How Things Work: Ejection Seats
- By Mary Collins
- Air & Space magazine, July 2002
(Page 2 of 2)
At low altitudes a pilot doesn’t need to free-fall, so the main parachute opens immediately and the drogue stays in its case. All of the decisions based on speed, altitude, and the weight of the passenger are already made for the pilot before he even clears the aircraft.
Manufacturers have spent decades perfecting all the steps necessary for a fully automated ejection. A hole blows open overhead. The wind surges in. The pilot can feel the chemical cartridge ignite under his seat, which activates a catapult that pushes his seat up a rail. One-tenth of a second after yanking the handle, he’s out of there. As he clears the airplane a rocket system called STAPAC kicks in. The wind wants to flip the seat around like a milkweed seed, but the thrust from STAPAC offsets the rotation and keeps the seat and pilot upright and forward facing.

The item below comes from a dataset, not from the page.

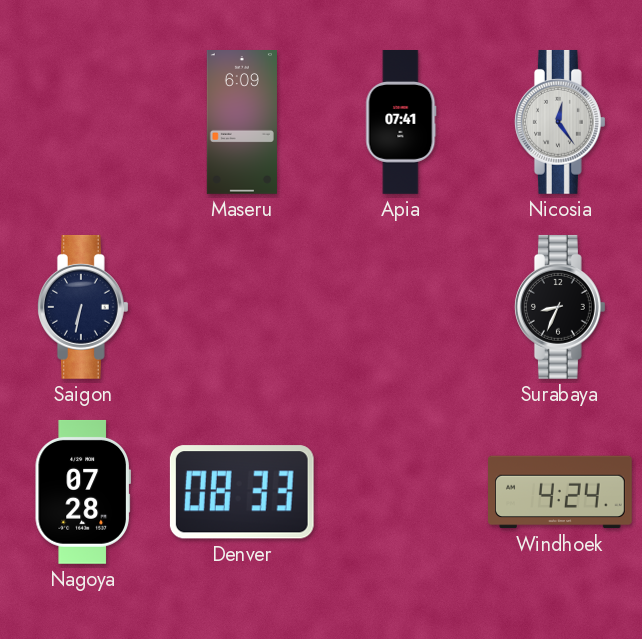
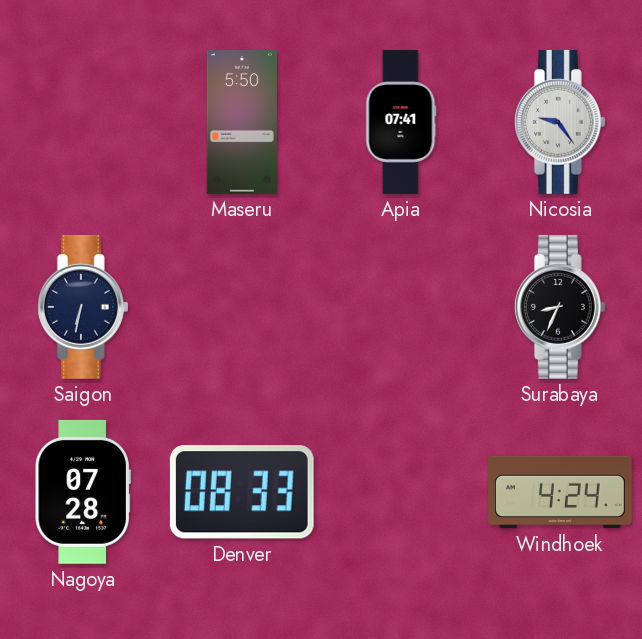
Maseru: 6:09 -> 5:50
Nicosia: 12:24 -> 9:24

About two seconds after the seat is rocketed upward, the parachute opens, and that triggers a bell crank that pulls the pins on the seat belts so the seat falls clear of the pilot. After all the bang and rush, the airman drifts quietly for three or four seconds. Then a survival kit drops on a 25-foot line. Upon contact with the water, the kits’ raft and life vest automatically inflate.

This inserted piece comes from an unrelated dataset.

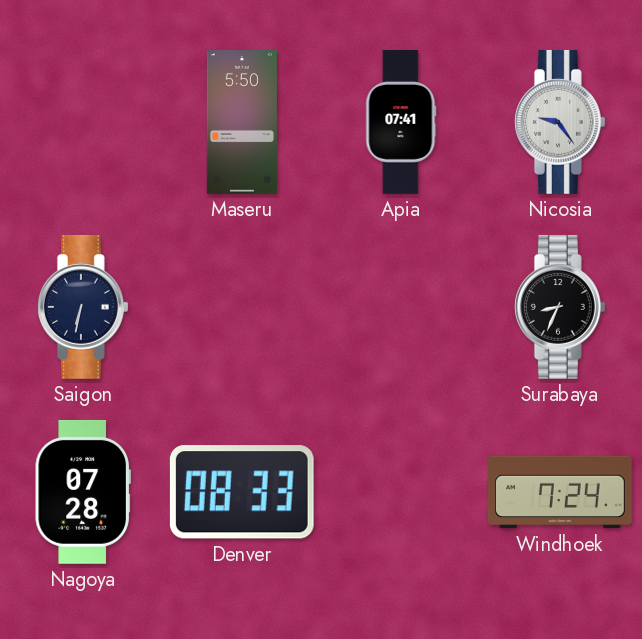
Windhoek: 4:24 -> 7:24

While the success rate for ejections has improved dramatically since the 1940s, from about 50 percent to approximately 90 percent today, flailing limbs can get torn off by 600 mph winds, and ejection delays often shorten descents, and that increases the riskiness of the parachute landings. Women pilots, who weigh on average 50 pounds less than their male counterparts, are especially at risk because the lighter the object, the faster the toss and the greater the oscillation.

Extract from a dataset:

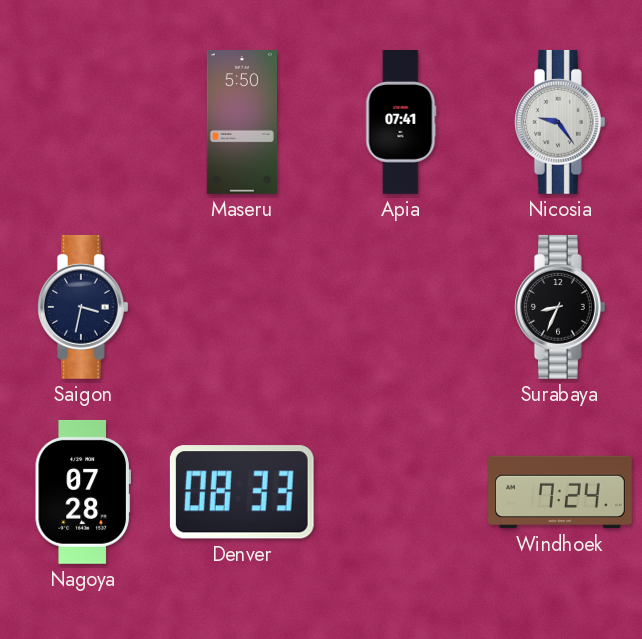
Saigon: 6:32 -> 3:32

But even in the most extreme conditions, if a pilot doesn’t wait too long, the ACES II can usually pull off a save. When Captain Jon Counsell had to eject from an F-15C on a training run over the Gulf of Mexico in 1995, he was going Mach 1.4, beyond the accepted parameters for success on the ACES II, which draws the line at 600 knots (690 mph). His limbs flailed so violently during the ejection that he broke his left arm, fractured his left leg in five places and dislocated both knees. Doctors thought he’d never walk again, but seven years later he’s back in the cockpit. In an exchange with the Navy, he now flies F/A-18s.
“I had to make one decision—to pull the handle,” he says. “After that, 13 automatic functions had to work perfectly for me to live, and they did.”